Fragmento del texto:
++++++

Tailandia rebaja la duración de las visitas al país para combatir el turismo gamberro

“Los extranjeros no pueden cometer actos ilegales, intimidar a la población ni comportarse de forma que atente contra la moral, la cultura o las tradiciones de Tailandia”

Tailandia recibe anualmente unos 40 millones de turistas. Unos números que lo convierten en uno de los países más visitados del planeta. Y esto aporta mucho al país: el sector turístico proporciona el 20% del PIB total y da trabajo a muchísimas familias tailandesas. El problema es que, como ocurre con tantos otros rincones híper turísticos, también están sufriendo las consecuencias de la masificación. Por un lado, la pérdida de identidad cultural. Por otro, la entrada de turistas cafres y de delincuentes. De ahí la decisión del gobierno nacional de rebajar la duración de las visitas turísticas.

Una respuesta política a un hartazgo ciudadano. Porque, como cuenta la periodista Natasha May, cada vez son más los tailandeses descontentos con los visitantes maleducados: “turistas que se niegan a pagar la cuenta en los restaurantes, vídeos virales de personas bebiendo y peleándose en las calles o extranjeros deportados por haber mantenido relaciones sexuales en tuctuc”. Son solo algunos ejemplos de una lista de groserías que los tailandeses, al parecer muy educados y pacientes, han estado tolerando durante años y años, pero que han terminado por quebrar su cordialidad y silencio.

++++++

Extracto de datos:
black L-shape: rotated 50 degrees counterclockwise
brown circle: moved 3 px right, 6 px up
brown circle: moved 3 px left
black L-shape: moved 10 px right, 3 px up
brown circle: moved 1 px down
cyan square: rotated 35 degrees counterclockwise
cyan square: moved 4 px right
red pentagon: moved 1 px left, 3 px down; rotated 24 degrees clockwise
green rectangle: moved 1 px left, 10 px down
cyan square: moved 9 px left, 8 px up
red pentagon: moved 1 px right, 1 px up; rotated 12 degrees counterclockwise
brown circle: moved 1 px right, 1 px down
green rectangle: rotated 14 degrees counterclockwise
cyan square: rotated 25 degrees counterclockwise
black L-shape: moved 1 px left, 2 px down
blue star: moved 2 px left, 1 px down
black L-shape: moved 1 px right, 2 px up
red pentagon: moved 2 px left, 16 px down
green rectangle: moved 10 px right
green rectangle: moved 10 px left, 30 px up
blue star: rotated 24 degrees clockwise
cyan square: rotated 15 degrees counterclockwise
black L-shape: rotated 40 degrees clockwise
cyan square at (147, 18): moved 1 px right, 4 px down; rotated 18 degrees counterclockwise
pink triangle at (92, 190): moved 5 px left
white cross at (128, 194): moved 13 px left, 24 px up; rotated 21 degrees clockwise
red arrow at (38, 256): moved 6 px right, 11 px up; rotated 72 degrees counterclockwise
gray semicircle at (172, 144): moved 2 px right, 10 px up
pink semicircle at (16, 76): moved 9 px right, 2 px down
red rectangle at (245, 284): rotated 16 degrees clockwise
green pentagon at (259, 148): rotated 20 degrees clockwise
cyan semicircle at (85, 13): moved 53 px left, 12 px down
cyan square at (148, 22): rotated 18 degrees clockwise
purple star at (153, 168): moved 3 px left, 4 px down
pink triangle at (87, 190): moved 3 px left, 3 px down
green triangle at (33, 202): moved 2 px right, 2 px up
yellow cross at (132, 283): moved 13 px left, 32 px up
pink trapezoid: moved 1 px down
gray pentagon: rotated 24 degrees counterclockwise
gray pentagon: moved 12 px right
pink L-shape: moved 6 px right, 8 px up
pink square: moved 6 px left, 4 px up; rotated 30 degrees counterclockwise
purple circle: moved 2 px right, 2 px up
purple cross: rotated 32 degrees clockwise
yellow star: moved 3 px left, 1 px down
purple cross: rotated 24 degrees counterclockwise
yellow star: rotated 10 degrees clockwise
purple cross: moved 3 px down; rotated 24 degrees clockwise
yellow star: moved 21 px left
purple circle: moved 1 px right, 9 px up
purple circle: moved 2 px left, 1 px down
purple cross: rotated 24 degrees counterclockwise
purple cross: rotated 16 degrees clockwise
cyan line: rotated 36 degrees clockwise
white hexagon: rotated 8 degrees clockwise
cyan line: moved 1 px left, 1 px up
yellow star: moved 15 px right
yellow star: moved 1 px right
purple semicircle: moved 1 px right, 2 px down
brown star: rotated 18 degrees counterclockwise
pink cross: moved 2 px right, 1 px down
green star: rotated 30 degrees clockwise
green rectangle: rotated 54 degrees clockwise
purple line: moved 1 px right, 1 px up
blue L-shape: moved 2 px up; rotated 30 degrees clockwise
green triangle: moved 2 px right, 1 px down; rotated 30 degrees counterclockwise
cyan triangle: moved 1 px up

++++++

Acerca de la tarea:
Transcriba el pasaje de la noticia sobre el turismo en Tailandia que comienza con "Tailandia recibe anualmente" y continúa hasta "las visitas turísticas.".

Solución del ejercicio:
Tailandia recibe anualmente unos 40 millones de turistas. Unos números que lo convierten en uno de los países más visitados del planeta. Y esto aporta mucho al país: el sector turístico proporciona el 20% del PIB total y da trabajo a muchísimas familias tailandesas. El problema es que, como ocurre con tantos otros rincones híper turísticos, también están sufriendo las consecuencias de la masificación. Por un lado, la pérdida de identidad cultural. Por otro, la entrada de turistas cafres y de delincuentes. De ahí la decisión del gobierno nacional de rebajar la duración de las visitas turísticas.